Winn, M. D. et al. (2011) Acta Cryst. D67, 235-242.
Winter, G. (2010) J. Appl. Cryst. 43, 186-190.
Winter, G. et al. (2018) Acta Cryst. D74, 85-97.
Status: normal termination

In addition to the text output, the xia2.html provide more analysis for users to know the quality of data. This integrated page is more convenient than sparse information provided in HKL2000 or XDS. Some snapshots are shown below.

summary of xia2 job
This “Dataset” tab gives more details.
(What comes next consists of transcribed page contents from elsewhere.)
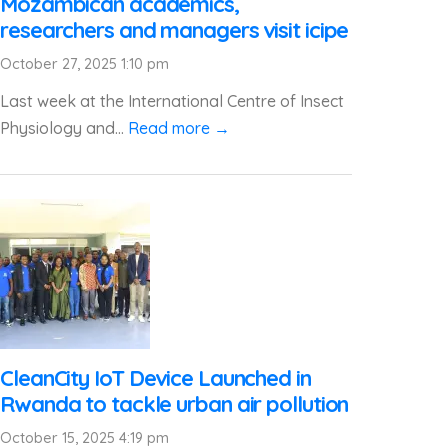
Mozambican academics,
researchers and managers visit icipe
October 27, 2025 1:10 pm
Last week at the International Centre of Insect
Physiology and...
Read more →
CleanCity IoT Device Launched in
Rwanda to tackle urban air pollution
October 15, 2025 4:19 pm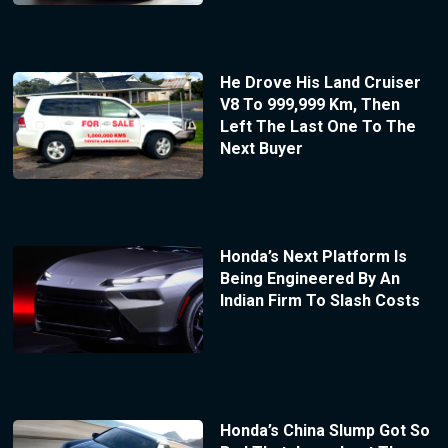
He Drove His Land Cruiser
V8 To 999,999 Km, Then
Left The Last One To The
Next Buyer
Honda’s Next Platform Is
Being Engineered By An
Indian Firm To Slash Costs
Honda’s China Slump Got So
Click “Resolution shells” to see details, click “Xtriage” to know the analysis, and many 2D plots of the quality by resolution for users to make judgements.
The 2D plots are interactive, users can zoom in/out and snapshot them. Good for graduate students to generate data for reports or even part of their thesis.